Esses exemplos são pontos focais para analisar como se deu a expansão universitária nos últimos anos e como se mantém até atualmente, tendo em vista a política fiscal à qual as instituições estão submetidas. Considerando o período de 2000 a 2023, percebe-se aumento significativo no orçamento das Universidades entre os anos de 2007 e 2014.

O ano de 2014 registrou maior montante de recursos enviado para as Universidades. A partir deste ano, a trajetória de redução se manteve até 2022. Já em 2023, a Lei Orçamentária Anual (LOA) garantiu recomposição de R$1,96 bilhão.

Ao avaliar a diferença entre o orçamento previsto pela LOA e o que foi empenhado, pode-se comparar a eficiência na execução dos recursos. Isto, no entanto, depende da capacidade de execução de cada instituição que, sendo dependente de fatores diversos, impede que esta análise faça qualquer inferência relacionada ao comportamento dos dados.

O que é possível avaliar é que existe eficiência de execução orçamentária relativamente alta ao longo dos anos, exceto por exemplos pontuais, como o ano de 2005 e entre 2011 e 2017. Em média, 95,15% dos recursos enviados às UFs foram utilizados ao longo da série histórica.

A avaliação de ações separadamente permite destacar pontos focais à gestão universitária. Nesta questão, destacamos a 4002, referente à assistência ao estudante da educação superior, aquela que destina recursos para a assistência ao estudante do Ensino Superior.

Embora sua série temporal exista desde 2000, a criação do Programa de Assistência Estudantil (PNAES) ocorreu via decreto apenas em 2010 – consequência do programa de expansão. De acordo com o decreto 7.234/2010, é papel da assistência estudantil “ampliar as condições de permanência dos jovens na educação superior pública federal”.
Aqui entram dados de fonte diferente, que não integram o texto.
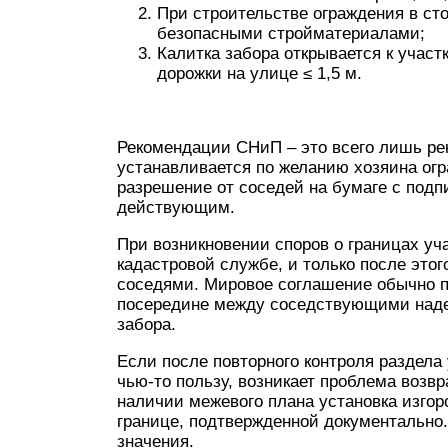
При строительстве ограждения в ст
безопасными стройматериалами;
Калитка забора открывается к участ
дорожки на улице ≤ 1,5 м.
Рекомендации СНиП – это всего лишь рек
устанавливается по желанию хозяина огр
разрешение от соседей на бумаге с под
действующим.
При возникновении споров о границах уч
кадастровой службе, и только после это
соседями. Мировое соглашение обычно п
посередине между соседствующими надел
забора.
Если после повторного контроля раздела
чью-то пользу, возникает проблема возв
наличии межевого плана установка изгор
границе, подтвержденной документально
значения.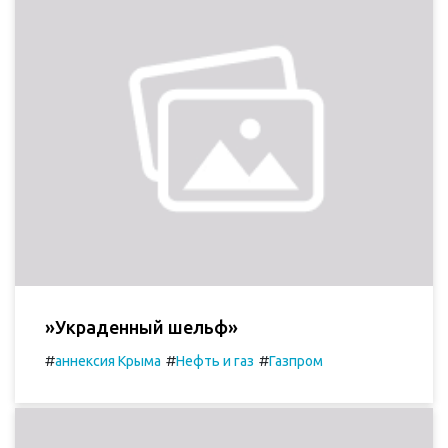
»Украденный шельф»
#
#
#
аннексия Крыма
Нефть и газ
Газпром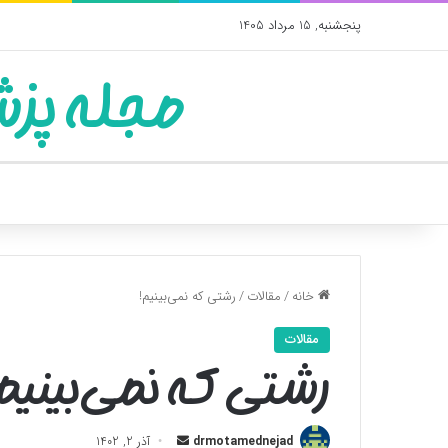
پنجشنبه, 15 مرداد 1405
مجله پزش
خانه
/
مقالات
/
رشتی که نمی‌بینیم!
مقالات
رشتی که نمی‌بینیم
ارسال
drmotamednejad
آذر 2, 1402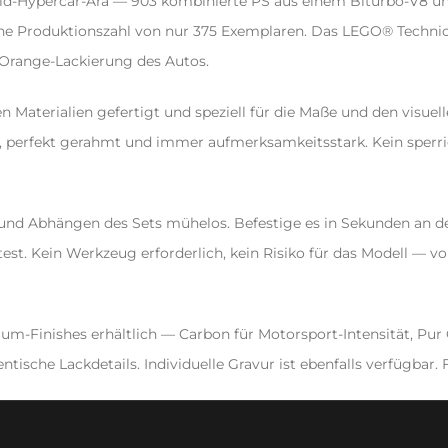
id-Hypercar-Ära — 903 kombinierte PS aus einem Biturbo-V8 un
ne Produktionszahl von nur 375 Exemplaren. Das LEGO® Technic M
-Orange-Lackierung des Autos.
n Materialien gefertigt und speziell für die Maße und den visuel
, perfekt gerahmt und immer aufmerksamkeitsstark. Kein sperrig
 und Abhängen des Sets mühelos. Befestige es in Sekunden an 
t. Kein Werkzeug erforderlich, kein Risiko für das Modell — vo
um-Finishes erhältlich — Carbon für Motorsport-Intensität, Pur G
tische Lackdetails. Individuelle Gravur ist ebenfalls verfügbar. 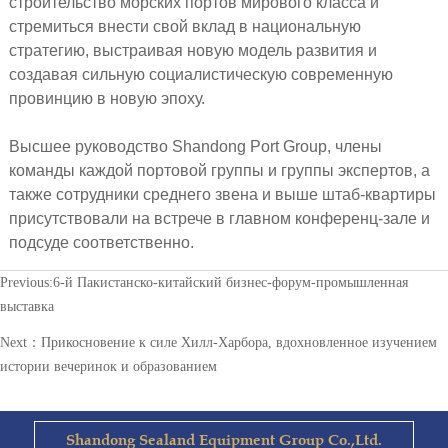
строительство морских портов мирового класса и
стремиться внести свой вклад в национальную
стратегию, выстраивая новую модель развития и
создавая сильную социалистическую современную
провинцию в новую эпоху.
Высшее руководство Shandong Port Group, члены
команды каждой портовой группы и группы экспертов, а
также сотрудники среднего звена и выше штаб-квартиры
присутствовали на встрече в главном конференц-зале и
подсуде соответственно.
Previous:
6-й Пакистанско-китайский бизнес-форум-промышленная
выставка
Next：
Прикосновение к силе Хилл-Харбора, вдохновленное изучением
истории вечеринок и образованием
Shandong Sealand Equipment Group Co.,Ltd.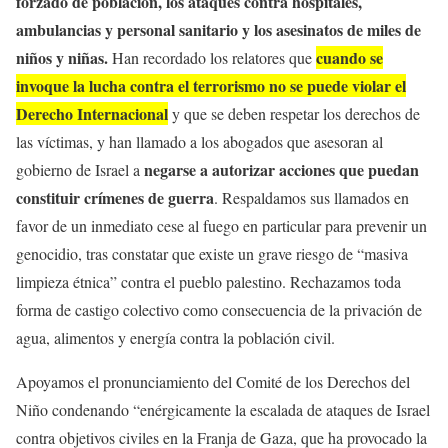
forzado de población, los ataques contra hospitales,
ambulancias y personal sanitario y los asesinatos de miles de
niños y niñas.
cuando se
Han recordado los relatores que
invoque la lucha contra el terrorismo no se puede violar el
Derecho Internacional
y que se deben respetar los derechos de
las víctimas, y han llamado a los abogados que asesoran al
negarse a autorizar acciones que puedan
gobierno de Israel a
constituir crímenes de guerra
. Respaldamos sus llamados en
favor de un inmediato cese al fuego en particular para prevenir un
genocidio, tras constatar que existe un grave riesgo de “masiva
limpieza étnica” contra el pueblo palestino. Rechazamos toda
forma de castigo colectivo como consecuencia de la privación de
agua, alimentos y energía contra la población civil.
Apoyamos el pronunciamiento del Comité de los Derechos del
Niño condenando “enérgicamente la escalada de ataques de Israel
contra objetivos civiles en la Franja de Gaza, que ha provocado la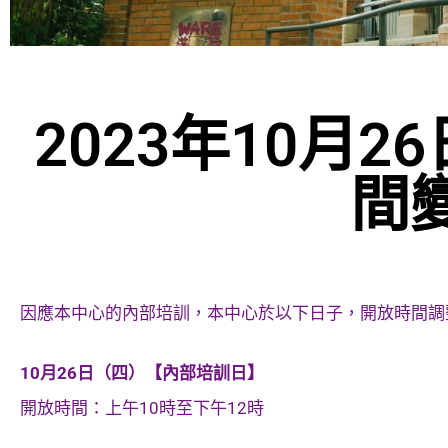
2023年10月
間
因應本中心的內部培訓，本中心於以下日子，開放時間調
10月26日（四）【內部培訓日】
開放時間：上午10時至下午12時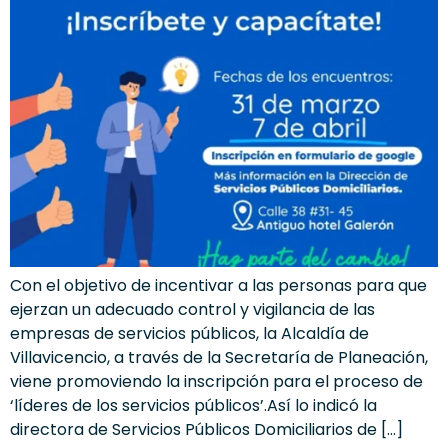
Con el objetivo de incentivar a las personas para que
ejerzan un adecuado control y vigilancia de las
empresas de servicios públicos, la Alcaldía de
Villavicencio, a través de la Secretaría de Planeación,
viene promoviendo la inscripción para el proceso de
‘líderes de los servicios públicos’.Así lo indicó la
directora de Servicios Públicos Domiciliarios de […]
Por consequência da própria expansão, os recursos destinados à ação que representa tais objetivos diretamente foram fortalecidos na última década, de forma que seu comportamento mudou substancialmente desde o início da série.
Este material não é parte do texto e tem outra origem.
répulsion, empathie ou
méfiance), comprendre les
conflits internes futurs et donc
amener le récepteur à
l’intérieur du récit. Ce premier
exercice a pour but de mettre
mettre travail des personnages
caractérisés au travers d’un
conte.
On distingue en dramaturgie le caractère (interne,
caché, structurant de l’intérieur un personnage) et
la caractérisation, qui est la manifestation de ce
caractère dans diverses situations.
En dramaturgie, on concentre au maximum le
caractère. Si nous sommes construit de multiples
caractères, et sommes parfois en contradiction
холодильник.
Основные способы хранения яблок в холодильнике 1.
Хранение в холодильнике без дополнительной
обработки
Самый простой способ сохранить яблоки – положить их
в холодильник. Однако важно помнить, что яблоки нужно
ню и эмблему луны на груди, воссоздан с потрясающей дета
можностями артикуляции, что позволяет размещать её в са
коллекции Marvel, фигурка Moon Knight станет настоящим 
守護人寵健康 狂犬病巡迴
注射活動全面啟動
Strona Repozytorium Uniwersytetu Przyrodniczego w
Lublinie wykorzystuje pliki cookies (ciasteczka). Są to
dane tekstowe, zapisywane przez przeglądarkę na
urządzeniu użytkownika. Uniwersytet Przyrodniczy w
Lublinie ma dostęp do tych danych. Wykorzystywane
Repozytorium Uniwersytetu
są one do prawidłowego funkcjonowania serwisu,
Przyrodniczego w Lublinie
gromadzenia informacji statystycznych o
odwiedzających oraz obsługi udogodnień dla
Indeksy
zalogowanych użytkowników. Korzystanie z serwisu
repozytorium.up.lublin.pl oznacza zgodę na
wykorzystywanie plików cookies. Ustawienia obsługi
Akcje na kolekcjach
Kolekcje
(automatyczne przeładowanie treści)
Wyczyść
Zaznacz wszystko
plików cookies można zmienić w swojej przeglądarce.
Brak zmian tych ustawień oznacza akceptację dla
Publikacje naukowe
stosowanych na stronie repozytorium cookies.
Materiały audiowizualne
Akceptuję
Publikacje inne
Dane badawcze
A trajetória ascendente iniciou após o ano de 2008, tendo atingido sua máxima em 2015, com orçamento de R$1.41 bilhão. Nos anos subsequentes, o comportamento é de redução orçamentária, com mínima de R$940 milhões no ano de 2021. Já em 2023, a recomposição elevou os recursos para R$1.09 bilhão. Este comportamento é causa de uma série de mudanças dos anos recentes, como a própria alteração no entendimento da importância da assistência estudantil no âmbito político, além da correção inflacionária de bolsa-permanência garantida em 2023. Trata-se, portanto, de uma ação importante com desdobramentos cruciais à sociedade brasileira, como a permanência universitária e a garantia de condições para conclusão de cursos de gradua ção – atingindo não somente um dos objetivos do PNAES, mas também uma alteração da demografia educacional que, por si, é capaz de proporcionar múltiplos benefícios ao país.

A comparação entre os recursos da LOA atualizada e do empenhado mostra que a eficiência de execução orçamentária da ação é alta, com média de 91,21% ao longo de toda a série.
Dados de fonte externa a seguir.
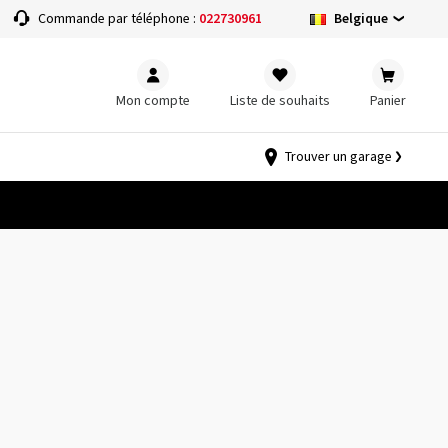
Belgique
Commande par téléphone :
022730961
Mon compte
Liste de souhaits
Panier
Trouver un garage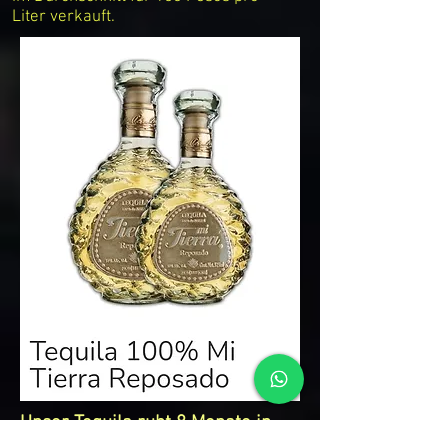
Liter verkauft.
Unser Tequila ruht 8 Monate in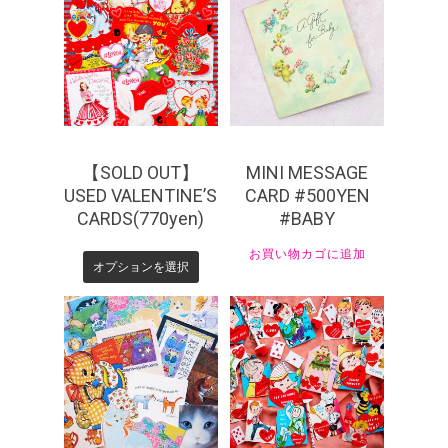
¥
770
¥
550
【SOLD OUT】
MINI MESSAGE
USED VALENTINE’S
CARD #500YEN
CARDS(770yen)
#BABY
お買い物カゴに追加
オプションを選択
¥
550
¥
440
¥
1,650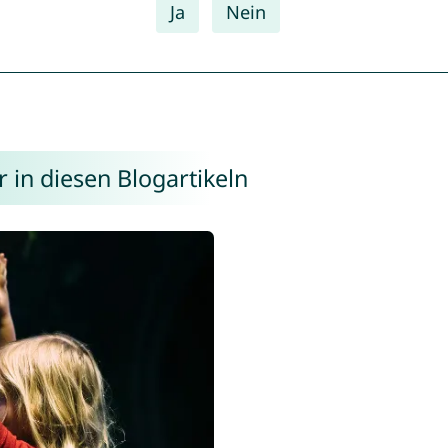
Ja
Nein
 in diesen Blogartikeln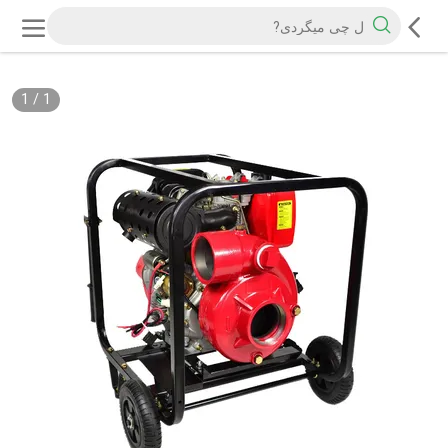
1
/
1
É importante ressaltar que esta análise é feita utilizando dados estritamente orçamentários, o que impede inferências relacionadas às questões internas a cada instituição. No entanto, fatores como eficiência orçamentária e a demonstração da redução orçamentária intempestiva são fulcrais para o entendimento do impacto causado por políticas restritivas – principalmente a política fiscal.

As mudanças legislativas e emendas à constituição atingem as Universidades diretamente, tornando-as instituições-foco para a redução do orçamento. Isso, além de estar na contramão do que os países que buscam o desenvolvimento social fazem, caracteriza um cenário de desproporção entre o que as instituições ofertam à sociedade e o que recebem como recursos para atuar. A recomposição orçamentária vista em 2023 é parte importante do reestabelecimento adequado das IFES, ainda que nunca tenham interrompido suas atividades de ensino, pesquisa e extensão, apesar dos cortes dos anos recentes.